Утром по бараку проходили врачи, и каждую ночь какая-нибудь койка освобождалась. Освобождались большею частью те, на которых лежали с простреленными животами и головами. И остававшиеся тяжелораненые с затаенным ужасом косили глазами на белевшее пустотой полотно коек. И все представляли, на минуту закрыв глаза, неподвижное молчание, трупный запах и желтые, таинственно мигающие огни перед образами в мертвецкой.

Востроносый лежал, закинув руки за голову, с остановившимися глазами. Он не видел ни пустых коек, ни больных, ни потолка, в который упорно смотрел, не слышал мягкого шлепанья туфель, говора и смеха выздоравливающих, тихого голоса сестры. Он видел одно, необъяснимое по своей бессмысленной жестокости: во всем мире нет человека, который дал бы ему кусочек кожи, маленький кусочек живой кожи.

Этот кусочек он мог бы купить, если бы имел деньги. Каждый бы с радостью продал, протянув руку: «На, вырезай».

«За деньги всю человеческую шкуру купишь…»

Но у него не было денег. И о нем все забыли с тех пор, как он перестал юлить, как будто его уже не было в бараке, как будто его оттащили туда, где тяжело стоял трупный запах и затаенно мигали желтые огни.

А он примолк с тех пор, как врачи, разбинтовав его бок, долго возились над ним и горячо говорили о чем-то между собою. Потом старший доктор сказал:

– У вас есть родные?

– Кто ж их знает? Может, в деревне и есть… давно по городам шляюсь.

Доктор помолчал и посмотрел в окно.

– Видите, нужно, чтобы кто-нибудь согласился… согласился пожертвовать вам кусок кожи, небольшой кусок кожи. Вырезать и перенести вам на бок, – через две недели вы будете совершенно здоровы. Ну, а если…

Доктор развел руками и поднял брови, как бы хотел сказать: «Что ж я! Ничего не могу сделать».

– Сдохнешь, и отволокут, – хладнокровно проговорил фельдшер, когда вышел доктор, – потому без кожи рана твоя не затянется.

С тех пор востроносый замолчал, неподвижно лежал, заложив руки под голову, и все о нем забыли.

А страшный подбор делал свое дело, и барак оглашался все более здоровым смехом и говором, не слышно было хрипения, тяжелого дыхания и стонов по ночам. Остались выздоравливающие, а на местах других пусто белели койки. Только востроносый был последним из «тяжелых». Но его было

совершенно не слышно, точно он старался изо всех сил остаться незамеченным.

III

Дня через два, перед обходом врача, служители внесли и поставили возле койки востроносого низкий белый стол, тазы, воду, бинты, губки. Востроносый не шевелился, боясь спросить. Что-то зловещее и грозное чудилось ему. И когда закрывал глаза, назойливо мерещилось низкое полутемное помещение и мигающие желтые огни.

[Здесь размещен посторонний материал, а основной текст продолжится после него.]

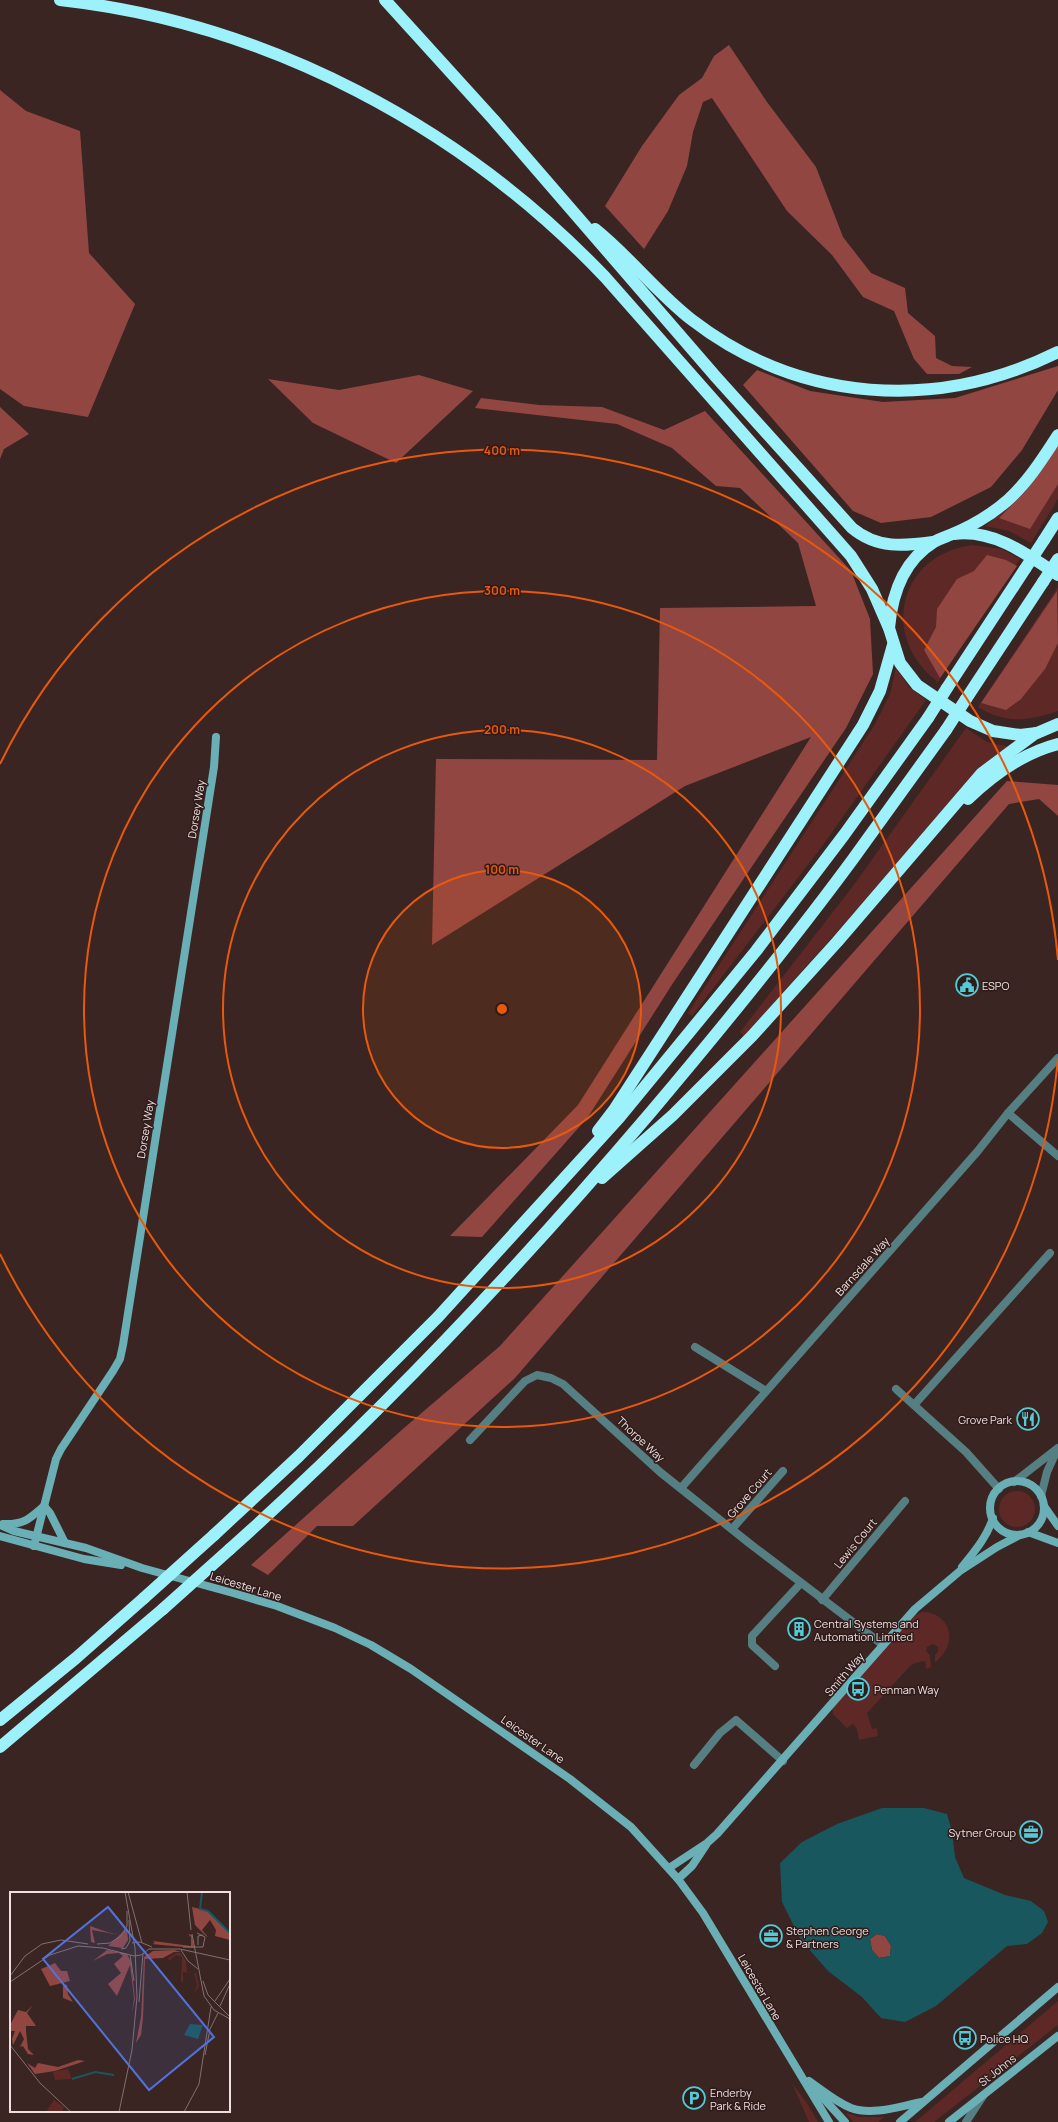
<svg xmlns="http://www.w3.org/2000/svg" width="1058" height="2122" font-family="Manrope,sans-serif">
  <rect width="100%" height="100%" fill="#3a2523"/>
  <g fill="#5d2825">
    <polygon points="1058,444 1058,499 1031,543 1009,531 985,526 1017,500"/>
    <path d="M972,545l30,4 18,10 -82,123c-59,-44 -40,-127 34,-137z"/>
    <path d="M1058,587v124c-28,10 -54,13 -80,-4z"/>
    <polygon points="896,667 909,687 926,700 823,845 692,1016 688,1013 875,724 890,694"/>
    <polygon points="966,728 987,742 1010,747 911,849 744,1036 740,1032 853,886"/>
    <circle cx="1017" cy="1509" r="18"/>
    <path d="M922,1612c18,-1 32,16 26,33 -2,7 -8,13 -13,18v-8l3,-3v-5l-5,-3 -6,3 -1,4 4,4 1,12 -5,2 -1,-8 -10,2 -5,3 -43,47 5,16 5,-1 1,8 -19,4 -2,-11 -4,-5 -6,4 -14,-14 -1,-6 82,-92z"/>
    <polygon points="1058,2001 1058,2025 934,2122 915,2122"/>
    <polygon points="792,2083 808,2105 818,2122 809,2122"/>
    <polygon points="847,2113 859,2117 884,2117 878,2122 853,2122 846,2114"/>
  </g>
  <g fill="#924642">
    <polygon points="729,45 767,102 816,167 843,237 871,273 905,288 908,313 935,336 936,358 952,366 972,367 959,374 927,374 914,359 894,311 863,297 832,255 787,211 712,98 703,102 693,132 687,166 668,211 644,249 605,206 642,146 679,95 702,78 714,56"/>
    <polygon points="0,90 26,111 80,131 89,253 135,304 88,417 24,406 0,389"/>
    <polygon points="1058,366 1058,390 1022,450 991,487 931,517 881,523 853,511 743,385 757,370 810,391 883,402 955,398"/>
    <polygon points="419,375 473,391 396,463 313,423 268,379 339,390"/>
    <polygon points="481,398 539,405 602,407 664,430 705,411 851,571 870,619 873,674 846,728 673,983 588,1117 482,1237 450,1236 578,1105 811,737 685,786 432,945 436,759 657,760 660,608 816,606 798,543 740,488 716,486 672,448 617,424 475,408"/>
    <polygon points="0,407 29,434 4,449 0,459"/>
    <polygon points="1058,445 1058,484 1030,529 999,518 1025,492"/>
    <polygon points="987,555 1006,560 1017,566 940,678 924,650 936,627 937,609 957,579 974,571"/>
    <polygon points="1057,591 1058,643 1045,669 1021,699 1006,710 981,703"/>
    <polygon points="1007,781 1058,785 1058,816 1039,799 1009,804 515,1378 353,1526 317,1526 268,1575 251,1565 404,1428 500,1346"/>
    <polygon points="877,1934 885,1936 891,1946 890,1956 879,1958 872,1950 870,1939"/>
  </g>
  <path fill="#18575d" fill-rule="evenodd" d="M882,1808h42l23,6 5,17 3,26 9,21 41,17 26,6 13,10 4,11 -6,11 -15,11 -20,2 -71,60 -31,16 -24,-4 -19,-21 -34,-26 -27,-31 -19,-38 -2,-39 22,-21 35,-18zM877,1934l8,2 6,10 -1,10 -11,2 -7,-8 -2,-11z"/>
  <g fill="none" stroke-linecap="round" stroke-linejoin="round">
    <g stroke="#557f83" stroke-width="8">
      <polyline points="1008,1113 1058,1156"/>
      <polyline points="695,1347 766,1391"/>
      <polyline points="896,1389 966,1452 999,1489"/>
      <polyline points="914,1405 1050,1253"/>
      <polyline points="470,1440 525,1381 537,1375 551,1378 563,1384 660,1472 749,1543 883,1645"/>
      <polyline points="1014,1482 1058,1448"/>
      <polyline points="681,1488 977,1152 1008,1113 1058,1058"/>
      <polyline points="1041,1496 1047,1472 1057,1450"/>
      <polyline points="732,1529 783,1471"/>
      <polyline points="822,1600 905,1501"/>
      <polyline points="775,1666 752,1645 752,1636 801,1583"/>
      <polyline points="694,1765 720,1733 736,1720 783,1761"/>
      <polyline points="966,2122 983,2096"/>
    </g>
    <g stroke="#6aafb6" stroke-width="8">
      <circle cx="1017" cy="1508" r="27"/>
      <polyline points="44,1506 50,1513 65,1543"/>
      <polyline points="1044,1506 1058,1526"/>
      <path d="M3,1524c21,1 26,-5 41,-18"/>
      <polyline points="0,1525 14,1531 86,1548 142,1568 233,1593 277,1606 335,1628 371,1645 411,1669 570,1779 631,1827 678,1879 703,1913 829,2122"/>
      <polyline points="1028,1532 1058,1543"/>
      <polyline points="0,1536 84,1559 121,1565"/>
      <polyline points="34,1546 56,1459 61,1449 113,1371 120,1359 123,1345 214,767 216,737"/>
      <path d="M962,1567c12,-15 25,-30 31,-49"/>
      <polyline points="669,1868 707,1843 717,1834 915,1609 960,1571 997,1547 1020,1535"/>
      <polyline points="678,1879 692,1866 706,1845"/>
      <path d="M809,2081c13,9 27,21 42,27 22,8 49,-2 71,-6"/>
      <polyline points="814,2088 845,2122"/>
      <polyline points="900,2122 1058,1987"/>
      <polyline points="949,2122 1058,2036"/>
    </g>
    <g stroke="#9cf1fa" stroke-width="12">
      <path d="M60,0c208,23 402,127 545,277l246,279 21,33 17,39 11,35 17,22 53,36 23,10 27,4 17,-2 21,-9"/>
      <path d="M385,0l108,119 223,258 136,151c25,21 52,18 81,14"/>
      <path d="M595,229c35,28 62,64 97,91 108,83 245,92 366,32"/>
      <path d="M954,534c39,-5 73,20 104,41"/>
      <polyline points="1044,540 1058,518"/>
      <path d="M889,628c3,-34 14,-67 45,-86 5,-3 11,-5 16,-7 20,-8 42,-21 58,-35 20,-18 35,-42 50,-65"/>
      <polyline points="947,688 1025,569"/>
      <polyline points="966,699 1043,582"/>
      <path d="M968,799c26,-25 55,-46 90,-55"/>
      <polyline points="598,1131 614,1110 863,725 880,691 893,645"/>
      <polyline points="602,1178 673,1115 752,1036 837,942 982,773 1036,733"/>
      <polyline points="214,1535 299,1456 438,1317 619,1118 756,951 844,835 928,718"/>
      <path d="M230,1549c151,-135 290,-283 421,-437 70,-83 138,-166 202,-253 31,-43 62,-86 93,-129"/>
      <polyline points="0,1720 76,1658 144,1598"/>
      <polyline points="0,1747 163,1609"/>
    </g>
    <g stroke="#9cf1fa" stroke-width="12">
      <polyline points="1025,569 1044,540"/>
      <polyline points="1043,582 1058,559"/>
      <polyline points="928,718 947,688"/>
      <polyline points="946,730 966,699"/>
      <polyline points="144,1598 214,1535"/>
      <polyline points="163,1609 230,1549"/>
    </g>
  </g>
  <circle cx="502" cy="1009" r="139" fill="#e8590c" fill-opacity=".12"/>
  <g fill="none" stroke="#e8590c" stroke-width="2">
    <circle cx="502" cy="1009" r="139"/>
    <circle cx="502" cy="1009" r="279"/>
    <circle cx="502" cy="1009" r="418"/>
    <path d="M1058 1058A558 558 0 0 1 0 1254M0 764A558 558 0 0 1 1058 960"/>
  </g>
  <defs>
    <g id="civic-ring" transform="scale(1.15)"><circle r="9.5" fill="#2f1b1a" stroke="#52cbd7" stroke-width="1.5"/><path d="M-.6-6.5H3V-4.5H.6V-3L4-1V1h2V6H-6V1h2V-1L-.6-3ZM-1.2 2.5V6h2.4V2.5Z" fill="#52cbd7"/></g>
    <g id="restaurant-ring" transform="scale(1.15)"><circle r="9.5" fill="#2f1b1a" stroke="#52cbd7" stroke-width="1.5"/><path d="M-5-6h1v4h1v-4h1v4h1v-4h1v5L-1.5 .5V6h-2V.5L-5-1ZM5-6V6H3V1.5H1.5Q1.5-4 5-6Z" fill="#52cbd7"/></g>
    <g id="building-ring" transform="scale(1.15)"><circle r="9.5" fill="#2f1b1a" stroke="#52cbd7" stroke-width="1.5"/><path d="M-4-6H4V6H1V3H-1V6H-4ZM-2.5-4.3h1.7v1.8h-1.7ZM.8-4.3h1.7v1.8H.8ZM-2.5-1h1.7V.8h-1.7ZM.8-1h1.7V.8H.8Z" fill="#52cbd7"/></g>
    <g id="bus-ring" transform="scale(1.15)"><circle r="9.5" fill="#2f1b1a" stroke="#52cbd7" stroke-width="1.5"/><path d="M-5-6H5V4H4V6H2V4H-2V6H-4V4H-5ZM-3.5-4V0h7V-4ZM-3.5 1.2v1.5H-2V1.2ZM2 1.2v1.5H3.5V1.2Z" fill="#52cbd7"/></g>
    <g id="office-ring" transform="scale(1.15)"><circle r="9.5" fill="#2f1b1a" stroke="#52cbd7" stroke-width="1.5"/><path d="M-6-3h4V-5.5h4V-3h4V5H-6ZM-1-4.5V-3h2v-1.5ZM-6 0V1H6V0Z" fill="#52cbd7"/></g>
    <g id="parking-ring" transform="scale(1.15)"><circle r="9.5" fill="#2f1b1a" stroke="#52cbd7" stroke-width="1.5"/><path d="M-3.5-5.5H1a3.5 3.5 0 0 1 0 7H-1V5.5H-3.5ZM-1-3.4V-.6H.8a1.4 1.4 0 0 0 0-2.8Z" fill="#52cbd7"/></g>
  </defs>
  <g fill-rule="evenodd">
    <use href="#civic-ring" x="967" y="985"/>
    <use href="#restaurant-ring" x="1028" y="1419"/>
    <use href="#building-ring" x="799" y="1629"/>
    <use href="#bus-ring" x="858" y="1689"/>
    <use href="#office-ring" x="1031" y="1832"/>
    <use href="#office-ring" x="771" y="1936"/>
    <use href="#bus-ring" x="965" y="2038"/>
    <use href="#parking-ring" x="694" y="2098"/>
  </g>
  <g text-anchor="middle" dominant-baseline="central" stroke-width="3" stroke-linejoin="round" paint-order="stroke">
    <g font-size="11" fill="#efe0df" stroke="#2f1b1a">
      <text transform="translate(196 809) rotate(-81)">Dorsey Way</text>
      <text transform="translate(145 1129) rotate(-81)">Dorsey Way</text>
      <text transform="translate(862 1266) rotate(-48)">Barnsdale Way</text>
      <text transform="translate(641 1439) rotate(43)">Thorpe Way</text>
      <text transform="translate(749 1493) rotate(-49)">Grove Court</text>
      <text transform="translate(855 1543) rotate(-51)">Lewis Court</text>
      <text transform="translate(246 1586) rotate(17)">Leicester Lane</text>
      <text transform="translate(844 1674) rotate(-49)">Smith Way</text>
      <text transform="translate(533 1739) rotate(35)">Leicester Lane</text>
      <text transform="translate(760 1987) rotate(60)">Leicester Lane</text>
      <text transform="translate(997 2070) rotate(-38)">St Johns</text>
    </g>
    <g font-size="11" fill="#efe0df" stroke="#2f1b1a" text-anchor="start">
      <text x="982" y="985">ESPO</text>
      <text x="1012" y="1419" text-anchor="end">Grove Park</text>
      <text x="814" y="1623">Central Systems and<tspan x="814" dy="13">Automation Limited</tspan></text>
      <text x="874" y="1689">Penman Way</text>
      <text x="1016" y="1832" text-anchor="end">Sytner Group</text>
      <text x="786" y="1930">Stephen George<tspan x="786" dy="13">&amp; Partners</tspan></text>
      <text x="980" y="2038">Police HQ</text>
      <text x="710" y="2092">Enderby<tspan x="710" dy="13">Park &amp; Ride</tspan></text>
    </g>
  </g>
  <g transform="translate(10 1892)">
    <rect width="220" height="220" fill="#3a2523"/>
    <path d="M166,61h5l5,8 1,12h9l3,13 -5,8 3,-9 -3,-12 -11,-1v11l-2,-2 1,-24 -6,-2 -7,6 -1,-3zM58,177l4,10 -17,1 -2,-8zM44,208l10,7 -2,5h-16z" fill="#5d2825"/>
    <path d="M182,15l16,4 22,22v7l-15,-4 1,-6 -6,-10 -8,10 6,7 -2,-1 -11,-11zM80,34l17,6 13,3 -28,-5 3,13 -4,-1zM117,36l1,12 -5,8 -15,-2zM178,42l4,1 2,13 -42,-4 3,-1 -2,-2 38,5v-9zM97,58l20,4 4,8 4,37 -3,14 2,-15 -4,-33 -13,31 -9,-12 13,-11 -7,-9 9,-8 -4,-3 -12,1 -14,7zM164,58l7,2h-7l-11,6 -18,1 -2,59 -2,17 -5,8 5,-26 3,-60 9,-6zM45,71l6,8h6l3,10 -20,5 -9,-17zM53,92l4,1 1,9 5,8 -10,-4zM23,113l-6,8 9,13h-10v5l2,18 6,6 -6,-1 -5,-8 -3,1 4,-8 -4,-8 -7,14 -1,-6 3,-8h-5v-6l8,-15 8,2zM68,168l7,1 -30,10 -20,3 -8,-11 8,5 3,-5 20,4z" fill="#924642"/>
    <path d="M180,132l13,1 -5,14 -14,-4z" fill="#18575d"/>
    <path fill="none" stroke="#18575d" stroke-width="2" d="M192,0l-2,17 8,2 22,22M62,187l23,-7 19,3"/>
    <path fill="none" stroke="#82706e" stroke-width="1" d="M118,0l14,51M177,0l4,38M182,42l12,62 10,14 16,9M122,51l8,-1 12,5M87,52l13,-1 11,-7 6,-10v-15M188,53v-9l5,-1M173,55h20l2,-10 -8,-4M111,57l5,-1 4,-7 -1,-21M171,58l7,11 10,8M120,63l4,26M0,84l15,-20 17,-12 19,-4 27,4M193,89l5,14 21,21M0,90l40,-27 28,-9 25,2 31,8 7,-1 8,-6h31l50,11M205,109l15,-22M129,110l4,-49M210,114l10,-22M0,153l30,38 31,29M195,163l5,-26 8,-16M109,220l13,-62 5,-53 -2,-49 -10,-56M174,220l15,-28 12,-77"/>
    <path fill="#5272da" fill-opacity="0.15" stroke="#5272da" stroke-width="2" d="M98,15l106,130 -65,53 -106,-131z"/>
    <rect width="220" height="220" fill="none" stroke="#efe0df" stroke-width="2"/>
  </g>
  <circle cx="502" cy="1009" r="6" fill="#e8590c" stroke="#2f1b1a" stroke-width="2"/>
  <g font-size="12" text-anchor="middle" font-weight="bold" fill="#e8590c" stroke="#2f1b1a" stroke-width="3" stroke-linejoin="round" paint-order="stroke">
    <text x="502" y="455">400 m</text>
    <text x="502" y="595">300 m</text>
    <text x="502" y="734">200 m</text>
    <text x="502" y="874">100 m</text>
  </g>
</svg>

Пришли доктора, серьезные, молчаливые, в белых балахонах, с засученными рукавами, фельдшера. Они подошли и, не говоря ни слова, стали разбинтовывать востроносого. Он отдавался послушно и покорно, как ребенок. Мучительно хотелось спросить, что с ним будут делать, но слова застревали в горле от страха услышать свой приговор.

И он жалобно искал глазами сестру, и когда она бесшумно вошла, такая же тихая, скорбная, – востроносый не отрывал от нее молящих глаз. Она подошла, ласково положила свою руку на его горячий лоб, и он разом утих и успокоился.

Сняли бинты, и на боку раскрылась, как изорванный кусок говядины, широкая сочащаяся рана. Доктора стали ее очищать, весь барак притих, и только слышно было, как скрипел зубами побледневший востроносый.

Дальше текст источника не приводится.